Usman secara khusus menyoroti NTT yang memiliki wilayah laut yang luas yang menghasilkan ikan sebagai sumber protein. Dengan sumber protein yang mudah didapat, di NTT seharusnya tidak terjadi kasus stunting yang tinggi seperti saat ini.

"Kalau di NTT wilayah laut sangat besar, sumber protein sangat banyak. Keseimbangan gizi bisa dicapai di Nusa Tenggara Timur sebetulnya. Tapi kami menduga ada cara berpikir atau mindset yang perlu kami intervensi, perlu kami edukasi dan sosialisasikan," urai Usman.

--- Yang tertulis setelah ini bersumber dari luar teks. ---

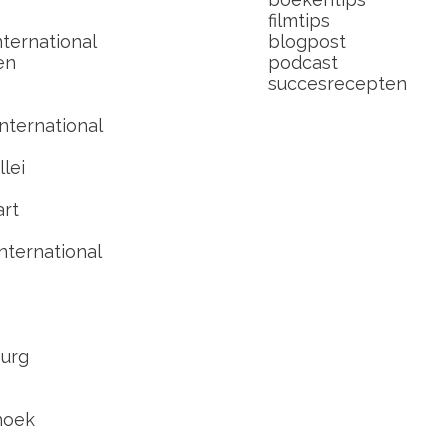
filmtips
ternational
blogpost
en
podcast
succesrecepten
nternational
lei
art
nternational
urg
hoek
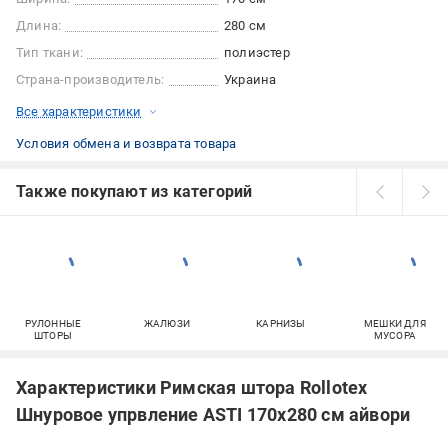
Длина:
280 см
Тип ткани:
полиэстер
Страна-производитель:
Украина
Все характеристики
Условия обмена и возврата товара
Также покупают из категорий
РУЛОННЫЕ
ЖАЛЮЗИ
КАРНИЗЫ
МЕШКИ ДЛЯ
ШТОРЫ
МУСОРА
Характеристики Римская штора Rollotex
Шнуровое упрвление ASTI 170x280 см айвори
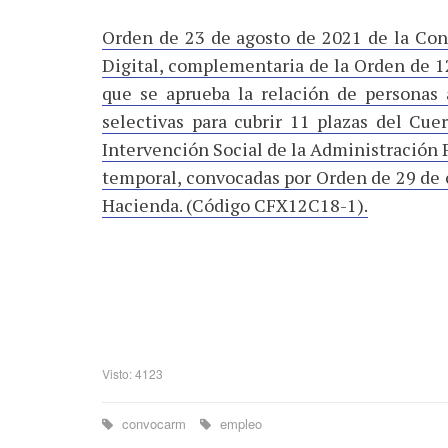
Orden de 23 de agosto de 2021 de la Con
Digital, complementaria de la Orden de 1
que se aprueba la relación de personas 
selectivas para cubrir 11 plazas del Cue
Intervención Social de la Administración 
temporal, convocadas por Orden de 29 de o
Hacienda. (Código CFX12C18-1).
Visto: 4123
convocarm
empleo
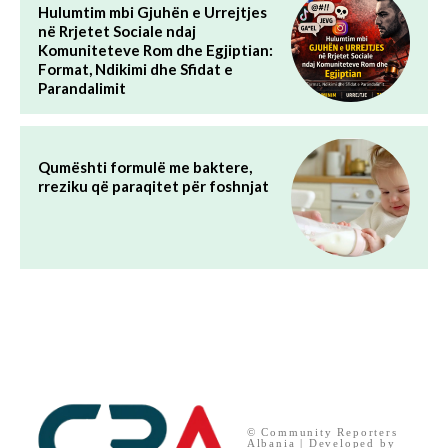
Hulumtim mbi Gjuhën e Urrejtjes
në Rrjetet Sociale ndaj
Komuniteteve Rom dhe Egjiptian:
Format, Ndikimi dhe Sfidat e
Parandalimit
Qumështi formulë me baktere,
rreziku që paraqitet për foshnjat
© Community Reporters
Albania | Developed by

Dia membeberkan sejumlah contoh mindset salah yang memicu terjadinya kasus stunting. Ada pandangan yang mengatakan protein bagus adalah daging sapi yang harganya mahal. Padahal sumber protein bisa didapatkan dari ikan lele hingga telur.

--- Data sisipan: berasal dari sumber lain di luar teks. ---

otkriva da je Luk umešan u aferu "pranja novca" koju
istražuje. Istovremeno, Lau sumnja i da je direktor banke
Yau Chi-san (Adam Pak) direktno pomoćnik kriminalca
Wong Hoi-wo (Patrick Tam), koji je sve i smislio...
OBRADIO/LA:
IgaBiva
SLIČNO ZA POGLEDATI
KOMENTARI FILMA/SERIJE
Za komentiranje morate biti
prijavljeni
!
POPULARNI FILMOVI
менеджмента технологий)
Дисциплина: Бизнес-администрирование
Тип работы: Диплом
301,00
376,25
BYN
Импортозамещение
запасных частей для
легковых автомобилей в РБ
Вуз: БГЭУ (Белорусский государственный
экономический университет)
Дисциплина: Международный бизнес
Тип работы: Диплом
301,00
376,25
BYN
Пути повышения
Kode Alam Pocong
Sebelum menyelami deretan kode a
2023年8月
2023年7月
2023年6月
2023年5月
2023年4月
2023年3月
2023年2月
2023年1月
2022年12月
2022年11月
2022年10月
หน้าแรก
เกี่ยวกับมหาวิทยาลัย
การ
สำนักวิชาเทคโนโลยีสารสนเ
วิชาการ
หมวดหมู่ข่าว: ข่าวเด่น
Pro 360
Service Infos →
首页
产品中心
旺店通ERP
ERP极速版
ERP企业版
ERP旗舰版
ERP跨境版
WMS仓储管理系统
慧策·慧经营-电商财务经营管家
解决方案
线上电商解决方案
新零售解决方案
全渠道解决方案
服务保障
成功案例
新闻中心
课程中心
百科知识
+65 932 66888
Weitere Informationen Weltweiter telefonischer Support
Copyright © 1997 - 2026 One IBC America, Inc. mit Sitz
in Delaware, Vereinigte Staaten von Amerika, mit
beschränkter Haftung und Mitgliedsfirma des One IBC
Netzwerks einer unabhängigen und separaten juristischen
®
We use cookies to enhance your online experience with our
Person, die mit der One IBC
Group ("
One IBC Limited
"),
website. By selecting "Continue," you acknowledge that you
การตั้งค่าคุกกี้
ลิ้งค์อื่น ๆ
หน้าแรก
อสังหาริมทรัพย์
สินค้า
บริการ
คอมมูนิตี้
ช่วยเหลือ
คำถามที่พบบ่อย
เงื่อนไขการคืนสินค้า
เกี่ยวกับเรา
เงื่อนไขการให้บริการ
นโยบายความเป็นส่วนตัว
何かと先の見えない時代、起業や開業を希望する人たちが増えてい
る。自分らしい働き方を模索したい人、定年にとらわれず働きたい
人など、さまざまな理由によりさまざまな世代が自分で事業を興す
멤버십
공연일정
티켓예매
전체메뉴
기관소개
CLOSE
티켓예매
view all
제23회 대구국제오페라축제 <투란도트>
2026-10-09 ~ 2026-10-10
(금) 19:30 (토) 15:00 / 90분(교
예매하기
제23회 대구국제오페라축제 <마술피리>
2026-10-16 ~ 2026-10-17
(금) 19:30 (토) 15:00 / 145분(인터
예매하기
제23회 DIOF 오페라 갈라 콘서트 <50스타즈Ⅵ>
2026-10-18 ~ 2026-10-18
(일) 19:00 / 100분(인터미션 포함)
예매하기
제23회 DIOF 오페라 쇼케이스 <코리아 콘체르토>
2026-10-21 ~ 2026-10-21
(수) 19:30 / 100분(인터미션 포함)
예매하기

"Misalnya begini, ada yang berpendapat bahwa untuk mendapatkan protein yang bagus harus melalui daging sapi yang mahal harganya, daging sapi itu satu kilo bisa di atas Rp 100 ribu. Padahal protein itu bisa kita dapatkan dengan ikan lele yang murah, atau telur yang relatif harganya, turun naik harganya. (Edukasi) itu yang kami lakukan," jelasnya.

Kasus lain, seseorang yang ingin memiliki tubuh langsing tidak mengonsumsi makanan tertentu. Akibatnya terjadi ketidakseimbangan gizi.

"Ada orang yang dalam pikirannya dalam mindset-nya karena dia ingin langsing maka dia kemudian tidak mengonsumsi makanan tertentu padahal untuk kepentingan kebutuhan gizi yang sangat penting adalah gizi seimbang. Karena itu Kominfo ada program kampanye Isipiringku, nah ini yang terus kami sampaikan kepada masyarakat," kata Usman.

Ada juga yang berpikir urusan mencegah stunting dilakukan saat anak lahir. Padahal pencegahan stunting pada anak harus dilakukan sejak dini, bahkan saat orang tua merencanakan pernikahan.

"Ada juga mindset yang barangkali berpikir masyarakat sudahlah kita selesaikan urusan stunting itu ketika anak sudah lahir. Padahal kita harus melakukan pencegahan itu sejak dini, sejak calon pengantin merencanakan pernikahan. Kesehatannya harus dijaga, orang tua, calon bapaknya kurangi rokok, hentikan rokok misalnya. Ini yang perlu kita ingatkan terus kepada masyarakat," terang Usman.

Kasus stunting di NTT mencapai 37 persen dari jumlah penduduk di daerah tersebut. Jumlah kasus stunting itu melesat jauh dari kasus stunting secara nasional 21 persen. Usman mengatakan ada kesenjangan jumlah kasus stunting antarkabupaten/kota di NTT. Ada daerah yang kasus stuntingnya tinggi. Adapula daerah yang kasus stuntingnya kecil seperti Manggarai Barat. Di Manggarai Barat kasus stunting sudah turun hingga 8,6 persen tahun ini.

"Ada kesenjangan. Tentu berbeda-beda antara kabupaten satu dengan kabupaten lain. Kalau Manggarai Barat relatif sudah baik sebetulnya tapi rara-rata NTT masih tinggi, juara 1. Itu karena ada provinsi baru Papua Tengah sehingga nomor 2 sekarang," tandas Usman.